Another Zhou Ally Sacked as Anti-Graft Crusade Continues

Another Zhou Ally Sacked as Anti-Graft Crusade Continues

As Xi Jinping’s ongoing campaign against party corruption continuesyet another associate of retired security chief Zhou Yongkang has now been expelled from the CCP. Reuters reports:

Guo Yongxiang has been expelled from the ruling Communist Party and stripped of his public office for “serious law and discipline violations”, the party’s anti-graft watchdog said in an announcement on its website (www.ccdi.gov.cn).

Guo worked together with Zhou for at least 12 years, according to both their official resumes, including in the southwestern province of Sichuan where Zhou was party boss. Guo eventually rose to be a vice provincial governor.

The investigation found that Guo had “exacted profits for others with his power, taken a great amount of bribes and gifts himself or through the hands of his son”, the graft watchdog said in a brief statement. [Source]

More than 300 family members and associates of Zhou Yongkang, “arguably the most powerful man in China” at the time of his 2012 resignation from the Politburo Standing Committee, have been questioned, arrested, or detained in the ongoing corruption probe, and at least 90 billion yuan ($14.5 billion) in assets have been seized. While many ranking party officials who served under Zhou have recently been subject to investigation or dismissal, Zhou has not yet been formally charged. He has reportedly been under “virtual house arrest” since December.

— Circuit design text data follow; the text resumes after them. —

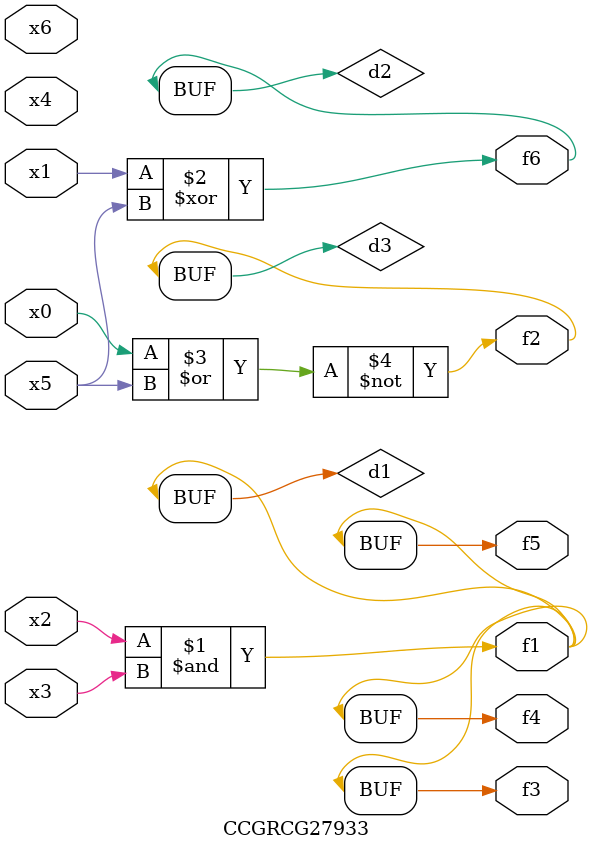
<source format=v>
module CCGRCG27933(
	input x0, x1, x2, x3, x4, x5, x6,
	output f1, f2, f3, f4, f5, f6
);

	wire d1, d2, d3;

	and (d1, x2, x3);
	xor (d2, x1, x5);
	nor (d3, x0, x5);
	assign f1 = d1;
	assign f2 = d3;
	assign f3 = d1;
	assign f4 = d1;
	assign f5 = d1;
	assign f6 = d2;
endmodule

</source>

The New York Times reports that Guo’s termination likely signals imminent prosecution:

Expulsion from the party is a step the party takes that moves the case into the government’s criminal justice system. Bo Xilai, the former top official in Chongqing, was removed from the party in late 2012 amid a murder and corruption investigation and  was sentenced to life in prison a year later.

Putting Mr. Guo on trial is important for the leadership in Beijing because it may gather evidence that can be used should they decide to publicly prosecute Mr. Zhou, said Ding Xueliang, a professor at the Hong Kong University of Science and Technology who focuses on Chinese politics and has met Mr. Guo in Sichuan.

“If eventually the top leadership agrees to have a public trial of Zhou Yongkang, then they need some evidence to bring to the table,” Mr. Ding said in a telephone interview. [Source]

Commentators have noted that the anti-corruption drive has more to do with internal party politics than with corruption, and have also pointed out the risks that hunting for high-level officials brings to the party. In his estimation, the South China Morning Post’s Jake Van Der Kamp suggests that Xi may be “in over his head” in trying to overhaul a system that has become so permeated by corruption:

[…] Administrative measures can have no success against corruption that has become this pervasive. Only a fundamental restructuring of the entire economy can do anything about it.

It is thus all very well for a national president to say that he will stamp out corruption and stage a few demonstration trials of egregiously corrupt officials. But for him to try and change an entire system of corruption through police action is to invite a widespread groundswell of reaction that may result in sweeping himself away.

It is my belief that this is the circumstance in which Xi actually finds himself, and it is my worry that he may not recognise it. He comes across to me as a true believer who may not see the danger to himself, and the consequent danger to the stability of the country. […] [Source]

In a recent article for The Atlantic, James Fallows includes a “crude but effective” corruption classification scheme and a reading list that could help in considering…:

[…] An increasingly important question for Xi Jinping’s time in office, which bears on the even more urgent question of whether China can make progress against its environmental catastrophe, involves the levels and forms of Chinese corruption. Has it begun passing from tolerable to intolerable levels? If so, does Xi Jinping have the time, tools, or incentive to do anything about it? Will exposing high-level malfeasance—like the astonishing recent case of Zhou Yongkang, who appears to have taken more than $14 billion while he held powerful petroleum and internal-security roles—encourage the public? Or instead sour and shock them about how bad the problem really is? Is it even possible to run a government and command a party while simultaneously threatening the system that most current power-holders have relied on for power and wealth? […] [Source]

In the opinion of Ben Richardson, the former Bloomberg editor who resigned in the wake of the organization’s choice not to publish a story tying a wealthy businessman to the leadership, the introduction of transparency measures would do much to clean up corruption and polish China’s image on the world stage. As the Xi administration has been crusading against official corruption, it has simultaneously cracked down on anti-corruption activists for calling on officials to disclose their assets.